## Data records
____

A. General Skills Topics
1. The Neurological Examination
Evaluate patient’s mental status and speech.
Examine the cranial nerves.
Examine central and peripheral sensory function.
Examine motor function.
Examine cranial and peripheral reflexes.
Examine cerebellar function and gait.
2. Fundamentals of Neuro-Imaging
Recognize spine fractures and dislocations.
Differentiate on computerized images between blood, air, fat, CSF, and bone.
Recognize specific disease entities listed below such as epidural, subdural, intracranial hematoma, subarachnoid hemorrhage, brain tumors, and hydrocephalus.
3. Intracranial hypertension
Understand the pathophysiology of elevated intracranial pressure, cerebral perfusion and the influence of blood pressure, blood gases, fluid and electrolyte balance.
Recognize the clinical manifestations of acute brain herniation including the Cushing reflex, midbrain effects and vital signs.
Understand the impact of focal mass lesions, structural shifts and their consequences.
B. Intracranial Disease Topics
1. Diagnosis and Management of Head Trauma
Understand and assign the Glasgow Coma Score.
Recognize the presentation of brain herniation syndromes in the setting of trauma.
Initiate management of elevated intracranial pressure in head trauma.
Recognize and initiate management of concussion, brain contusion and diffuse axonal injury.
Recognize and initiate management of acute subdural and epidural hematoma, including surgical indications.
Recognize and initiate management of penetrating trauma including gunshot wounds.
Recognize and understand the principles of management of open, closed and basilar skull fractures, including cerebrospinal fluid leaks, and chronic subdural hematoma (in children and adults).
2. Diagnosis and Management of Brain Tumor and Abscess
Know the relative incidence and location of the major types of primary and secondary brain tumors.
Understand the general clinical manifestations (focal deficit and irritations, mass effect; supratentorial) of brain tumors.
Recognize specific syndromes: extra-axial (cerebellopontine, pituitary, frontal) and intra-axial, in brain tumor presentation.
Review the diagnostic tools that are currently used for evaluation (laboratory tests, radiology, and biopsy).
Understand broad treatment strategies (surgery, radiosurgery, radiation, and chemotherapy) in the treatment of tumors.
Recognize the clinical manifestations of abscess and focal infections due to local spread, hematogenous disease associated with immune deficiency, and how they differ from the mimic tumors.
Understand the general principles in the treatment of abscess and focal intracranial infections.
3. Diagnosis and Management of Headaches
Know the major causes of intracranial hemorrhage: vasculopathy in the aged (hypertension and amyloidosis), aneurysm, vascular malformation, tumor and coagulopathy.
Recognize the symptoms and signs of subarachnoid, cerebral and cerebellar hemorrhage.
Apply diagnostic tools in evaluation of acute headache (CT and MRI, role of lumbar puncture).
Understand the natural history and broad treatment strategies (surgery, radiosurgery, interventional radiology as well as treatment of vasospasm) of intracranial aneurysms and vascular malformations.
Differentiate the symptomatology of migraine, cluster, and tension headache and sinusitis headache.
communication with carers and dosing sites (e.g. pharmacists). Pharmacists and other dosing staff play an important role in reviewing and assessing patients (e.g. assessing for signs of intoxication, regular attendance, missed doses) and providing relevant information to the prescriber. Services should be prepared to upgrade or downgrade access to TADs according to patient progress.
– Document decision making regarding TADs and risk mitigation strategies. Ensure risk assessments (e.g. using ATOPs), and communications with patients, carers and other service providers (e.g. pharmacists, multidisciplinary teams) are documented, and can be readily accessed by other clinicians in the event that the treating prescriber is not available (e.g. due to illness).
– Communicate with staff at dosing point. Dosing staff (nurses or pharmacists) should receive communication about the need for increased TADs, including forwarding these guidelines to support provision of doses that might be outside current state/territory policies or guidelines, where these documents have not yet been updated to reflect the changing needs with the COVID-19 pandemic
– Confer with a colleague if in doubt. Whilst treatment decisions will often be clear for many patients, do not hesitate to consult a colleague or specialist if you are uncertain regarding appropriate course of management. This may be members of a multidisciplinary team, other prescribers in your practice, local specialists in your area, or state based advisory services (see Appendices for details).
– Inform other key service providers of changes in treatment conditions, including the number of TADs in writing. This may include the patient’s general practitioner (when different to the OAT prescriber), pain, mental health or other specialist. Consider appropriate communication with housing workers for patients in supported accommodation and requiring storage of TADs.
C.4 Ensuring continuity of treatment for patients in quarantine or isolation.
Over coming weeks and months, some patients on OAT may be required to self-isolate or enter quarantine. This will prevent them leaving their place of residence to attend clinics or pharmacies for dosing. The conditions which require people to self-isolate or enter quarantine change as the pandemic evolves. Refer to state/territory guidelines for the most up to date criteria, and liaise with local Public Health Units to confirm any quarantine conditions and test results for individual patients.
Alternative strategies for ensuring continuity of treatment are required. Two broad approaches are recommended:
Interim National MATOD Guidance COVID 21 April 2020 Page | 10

____

## Task details
Stop at the line containing "B. Intracranial Disease Topics". Please print exactly every line before it from the start of the records, plus that line itself, and nothing else.

## Answer section
A. General Skills Topics
1. The Neurological Examination
Evaluate patient’s mental status and speech.
Examine the cranial nerves.
Examine central and peripheral sensory function.
Examine motor function.
Examine cranial and peripheral reflexes.
Examine cerebellar function and gait.
2. Fundamentals of Neuro-Imaging
Recognize spine fractures and dislocations.
Differentiate on computerized images between blood, air, fat, CSF, and bone.
Recognize specific disease entities listed below such as epidural, subdural, intracranial hematoma, subarachnoid hemorrhage, brain tumors, and hydrocephalus.
3. Intracranial hypertension
Understand the pathophysiology of elevated intracranial pressure, cerebral perfusion and the influence of blood pressure, blood gases, fluid and electrolyte balance.
Recognize the clinical manifestations of acute brain herniation including the Cushing reflex, midbrain effects and vital signs.
Understand the impact of focal mass lesions, structural shifts and their consequences.
B. Intracranial Disease Topics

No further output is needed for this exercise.